The plant tissues were ground with quartz sand and butylated hydroxytoluene (BHT) in liquid N2 and lixiviated in 80% methanol (20 mL) for 12 h. The extracted fluid was collected and concentrated by a rotary evaporator to 10 mL at 40 mL, and then the concentrated fluid was extracted with petroleum ether of the same volume. Underlayer liquid was adjusted to pH 8.5 and added 0.2 g polyvinylpyrrolidone (PVP) then vibrated for 30 min, and then filtered through a 0.45 μm filter. The cartridge was initially washed with 0.1 M acetic acid, eluted with 4 mL of a mixture of 25% (v/v) methanol and 0.1 M acetic acid, and eventually with 70% (v/v) methanol only. After vacuum evaporation, the purified samples were metered volume to 1 mL with mobile phase and then loaded on a reverse-phase HPLC column. Standard auxin samples were from Sigma-Aldrich (St. Louis, MO, USA), and chromatographic conditions were described as: Waters 600–2487; Hibar column RT 250 mm × 4.6 mm; Purospher STAR RP-18 (5 μm); column temperature 45 °C; fluid phase: methanol: 1% acetic acid (v/v, 40/60), isocratic elution; fluid rate: 0.6 mL min⁻¹; UV detector, l = 269 nm; injection volume 20 μL. A 0.22 μm filter was used for filtration of both the buffer and the samples before HPLC analysis as previously described [40].
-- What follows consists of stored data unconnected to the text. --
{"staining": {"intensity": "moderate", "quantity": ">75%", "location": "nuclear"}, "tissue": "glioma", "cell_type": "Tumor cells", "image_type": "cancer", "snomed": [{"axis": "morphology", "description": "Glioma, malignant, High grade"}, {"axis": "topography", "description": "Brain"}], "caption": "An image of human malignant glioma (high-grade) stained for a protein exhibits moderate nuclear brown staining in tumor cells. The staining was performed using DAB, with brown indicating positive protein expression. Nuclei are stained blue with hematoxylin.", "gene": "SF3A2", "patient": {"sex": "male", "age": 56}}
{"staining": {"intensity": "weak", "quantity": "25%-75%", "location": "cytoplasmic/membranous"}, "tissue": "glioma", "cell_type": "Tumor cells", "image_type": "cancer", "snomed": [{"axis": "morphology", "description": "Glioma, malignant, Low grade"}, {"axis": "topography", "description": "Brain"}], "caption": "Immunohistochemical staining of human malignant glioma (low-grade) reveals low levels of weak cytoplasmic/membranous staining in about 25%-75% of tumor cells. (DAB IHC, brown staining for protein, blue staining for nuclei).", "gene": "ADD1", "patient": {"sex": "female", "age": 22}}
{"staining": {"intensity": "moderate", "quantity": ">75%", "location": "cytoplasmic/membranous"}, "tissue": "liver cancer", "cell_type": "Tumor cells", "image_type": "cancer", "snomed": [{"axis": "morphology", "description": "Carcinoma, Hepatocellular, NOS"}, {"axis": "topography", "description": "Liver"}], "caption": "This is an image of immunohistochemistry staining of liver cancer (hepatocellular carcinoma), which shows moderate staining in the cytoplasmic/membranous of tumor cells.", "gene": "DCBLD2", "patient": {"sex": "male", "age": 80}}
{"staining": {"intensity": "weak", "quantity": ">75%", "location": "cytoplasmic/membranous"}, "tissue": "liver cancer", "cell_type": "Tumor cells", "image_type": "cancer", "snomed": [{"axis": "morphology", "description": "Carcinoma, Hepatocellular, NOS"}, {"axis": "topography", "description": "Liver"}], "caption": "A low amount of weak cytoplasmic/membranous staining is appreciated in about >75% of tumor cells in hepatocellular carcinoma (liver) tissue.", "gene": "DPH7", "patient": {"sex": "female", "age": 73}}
To assess auxin distribution, rice plants were transformed with the pDR5::GUS constructs using Agrobacterium tumefaciens (strain EHA105). DR5::GUS, a specific reporter that contains seven repeats of a highly active synthetic auxin-response element and can reflect the in vivo auxin level [41]. The roots were subjected to GUS staining. Stained plant tissues were photographed using a stereomicroscope (Stemi 508; Zeiss, Gottingen, Germany) equipped with a colour CCD camera. All experiments included eight replicates.

4.5. qRT-PCR Analysis

Total RNA was isolated from the roots of rice plants under ${\mathrm{NH}}_4^{+}$ or ${\mathrm{NO}}_3^{-}$ supply. The RNA extraction, reverse transcription, and quantitative reverse transcription-polymerase chain reaction (qRT-PCR) methods were as previously described [42]. All experiments were with three replicates. The primer sets for ARF1 and PIN2 are listed in Supplemental Table S1.

4.6. Data Analysis

Data were pooled to calculate means and standard errors (SEs) and subjected to one-way analysis of variance (ANOVA), followed by a Ryan–Einot–Gabriel–Welch F-test at p < 0.05 to determine the statistical significance of differences between treatments. All statistical evaluations were conducted using SPSS (version 11.0) statistical software (SPSS Inc., Chicago, IL, USA). All experiments included three independent biological replicates.

5. Conclusions

${\mathrm{NO}}_3^{-}$ stimulated LR formation within 7 d, but the stimulatory effect disappeared after 7 d, in parallel with the auxin response and transport in roots. ARF1 was involved in the short-term ${\mathrm{NO}}_3^{-}$-induced LR formation. SL production was increased under ${\mathrm{NO}}_3^{-}$ treatment. The application of SLs and ${\mathrm{NO}}_3^{-}$ inhibited PIN2 transcription. PIN2 mutation inhibited the sensitivity of the response of LR formation to ${\mathrm{NO}}_3^{- }$application. These results demonstrate that ${\mathrm{NO}}_3^{-}$ modulated LR formation by affecting the auxin response and transport in rice roots, with SL involvement in the long term.